Trinity Baptist Church. Howard E. Hipp, Pastor.
Ben had never seen such a perfect bench with its curled wrought-iron armrests and pristine white wooden slats. He sat down, closed his eyes, and raised his face to the strengthening sun.
He sat there for what felt like a long time. Wind stirred. Somewhere far away a dog barked. Then he heard voices. Women. Old women talking excitedly. He opened his eyes and saw a group of them walking down the sidewalk toward him, only they didn’t seem to notice him. They wore housedresses, hats, and poofy white blouses, giant purses dangling from their forearms. Some walked in sneakers, others in orthopedic shoes with thick heels. They stopped a few feet from Ben and kept talking.
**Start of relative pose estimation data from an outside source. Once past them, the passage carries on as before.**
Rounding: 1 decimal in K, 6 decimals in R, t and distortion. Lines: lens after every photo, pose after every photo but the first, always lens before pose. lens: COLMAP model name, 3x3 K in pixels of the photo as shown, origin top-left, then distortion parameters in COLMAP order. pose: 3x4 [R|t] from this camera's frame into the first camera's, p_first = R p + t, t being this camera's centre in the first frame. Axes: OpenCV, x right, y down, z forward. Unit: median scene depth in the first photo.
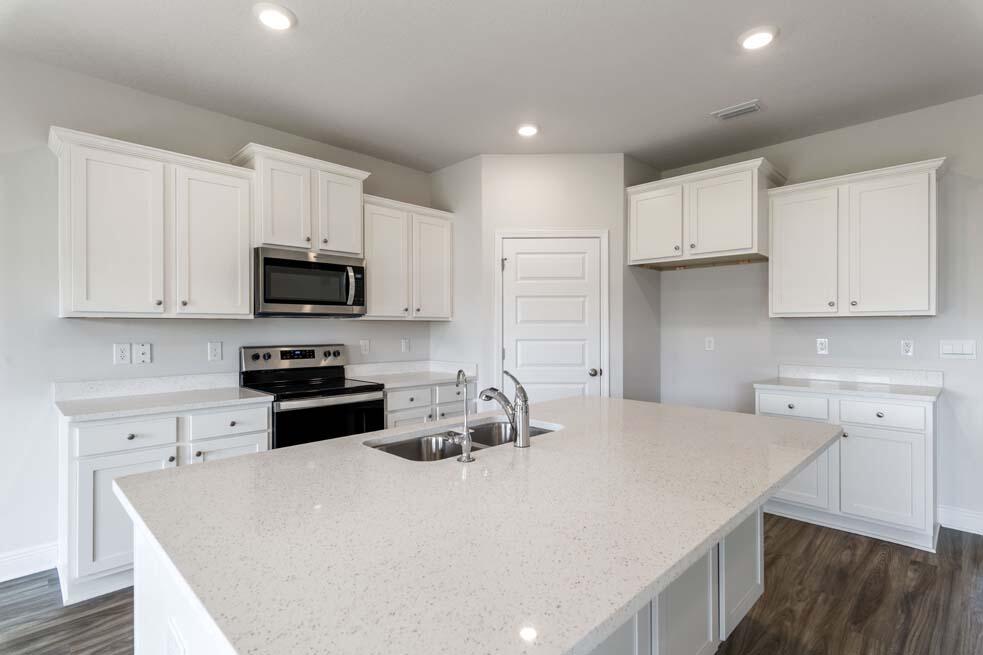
lens RADIAL K [[478.7, 0, 491.6], [0, 478.7, 324.5], [0, 0, 1]] dist [0.003693, 0.002179]
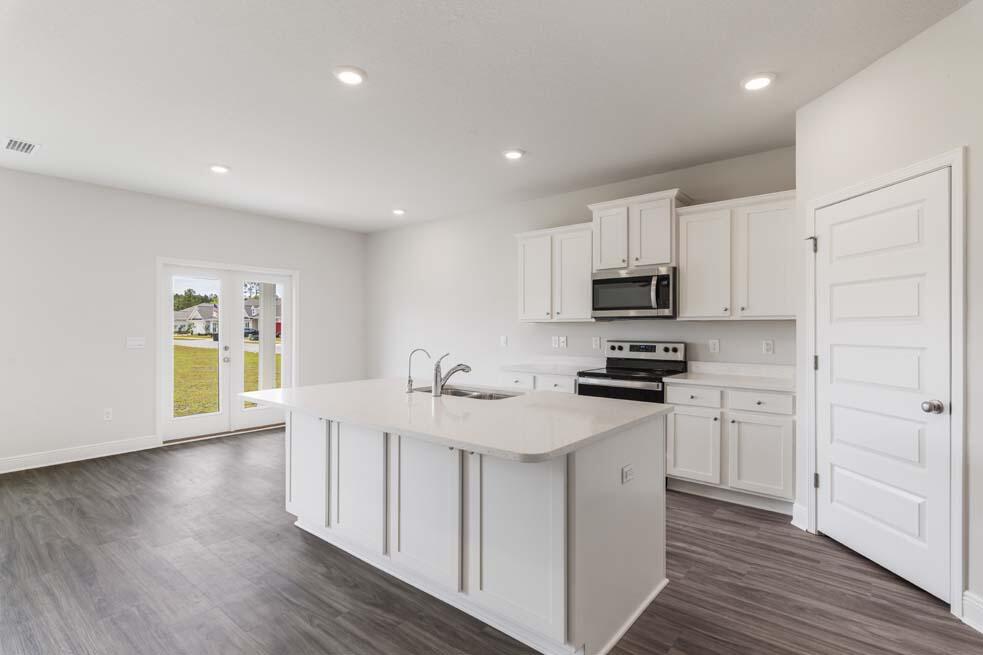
lens RADIAL K [[478.7, 0, 498.2], [0, 478.7, 329.5], [0, 0, 1]] dist [0.003693, 0.002179]
pose [[0.096822, 0.004183, -0.995293, 0.837530], [-0.000403, 0.999991, 0.004164, 0.006838], [0.995302, -0.000002, 0.096823, 0.489137]]
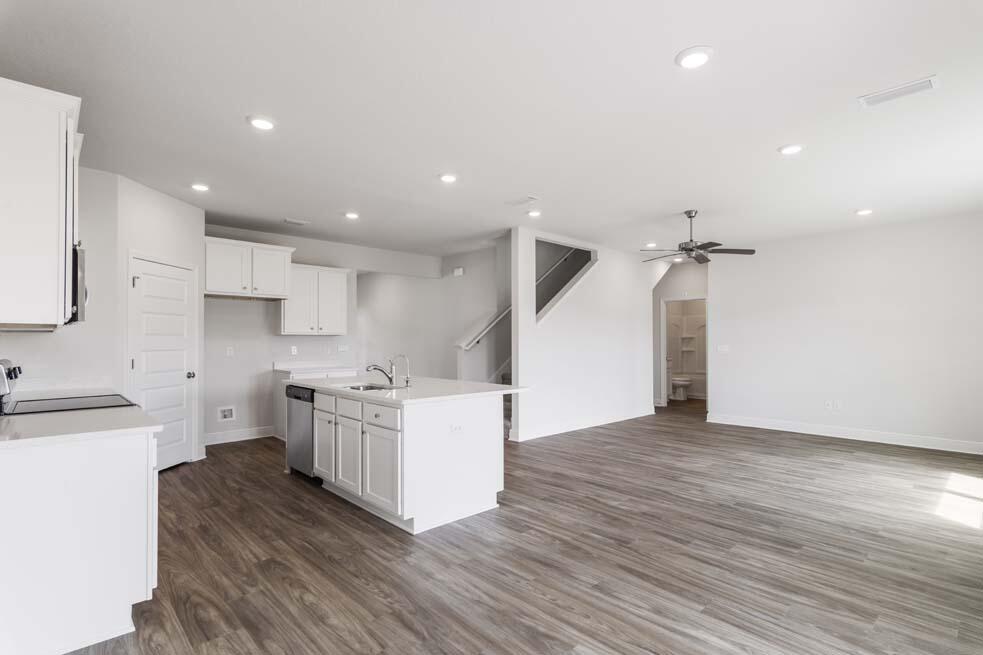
lens RADIAL K [[478.7, 0, 487.1], [0, 478.7, 332.6], [0, 0, 1]] dist [0.003693, 0.002179]
pose [[0.035345, 0.019109, 0.999192, -1.201089], [-0.001427, 0.999817, -0.019070, 0.010982], [-0.999374, -0.000752, 0.035366, 0.183200]]
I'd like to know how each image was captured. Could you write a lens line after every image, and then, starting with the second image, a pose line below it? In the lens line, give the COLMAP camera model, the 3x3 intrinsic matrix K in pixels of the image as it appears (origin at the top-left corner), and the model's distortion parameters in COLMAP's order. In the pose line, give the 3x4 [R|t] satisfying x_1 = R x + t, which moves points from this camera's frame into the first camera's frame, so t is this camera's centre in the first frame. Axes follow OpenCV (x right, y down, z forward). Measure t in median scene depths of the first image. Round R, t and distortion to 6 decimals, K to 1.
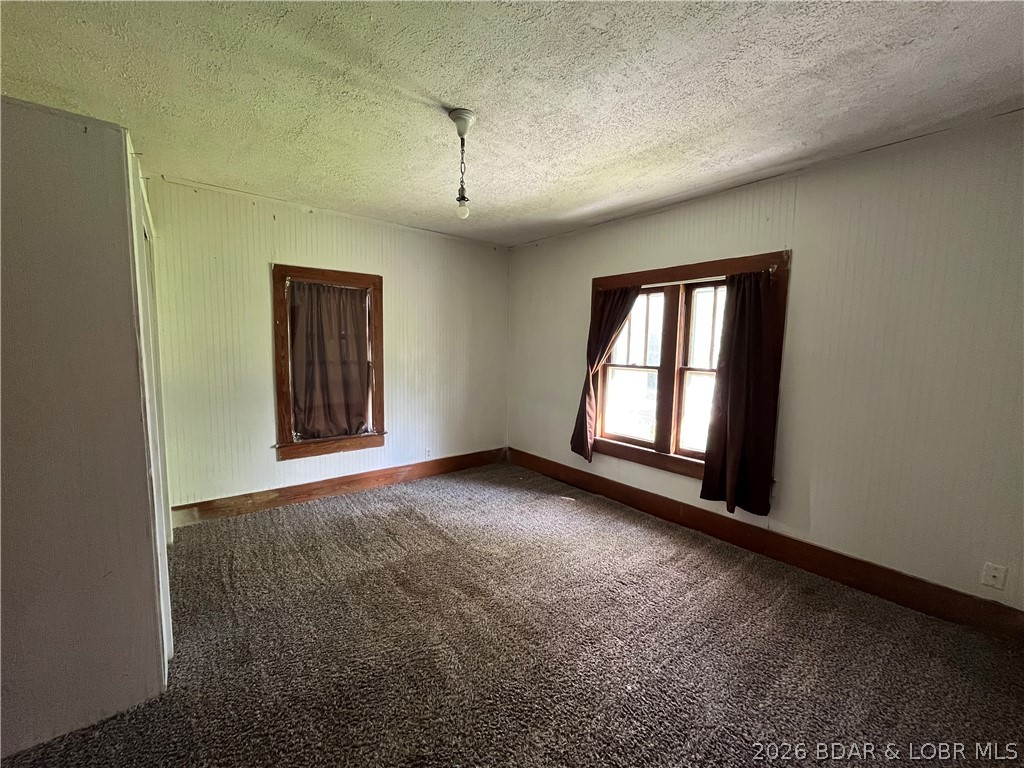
lens RADIAL K [[414.5, 0, 512.0], [0, 414.5, 384.0], [0, 0, 1]] dist [-0.000537, -0.000354]
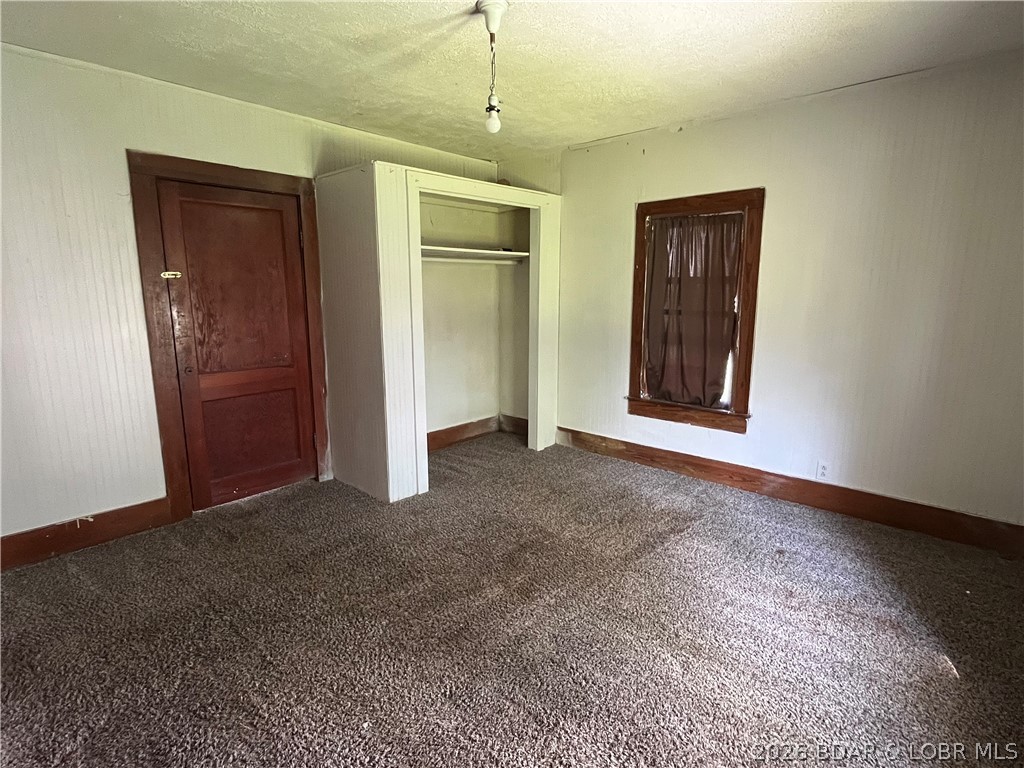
lens RADIAL K [[540.6, 0, 512.0], [0, 540.6, 384.0], [0, 0, 1]] dist [-0.001461, -0.000264]
pose [[0.145628, 0.154504, -0.977201, 0.585989], [-0.090357, 0.985679, 0.142379, -0.034059], [0.985205, 0.067562, 0.157503, 0.512517]]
Ben couldn’t pick up on one thread of conversation. It seemed like all they said was Oh and My and Mmm-hmm, laughing with one hand pressed to their chess.
One of the women looked down at Ben. She wore a white blouse buttoned all the way up, with draping sleeves like a flying squirrel. Her long baby-blue skirt matched her shoes and stockings. A plastic daisy sat tucked into the band of her white hat.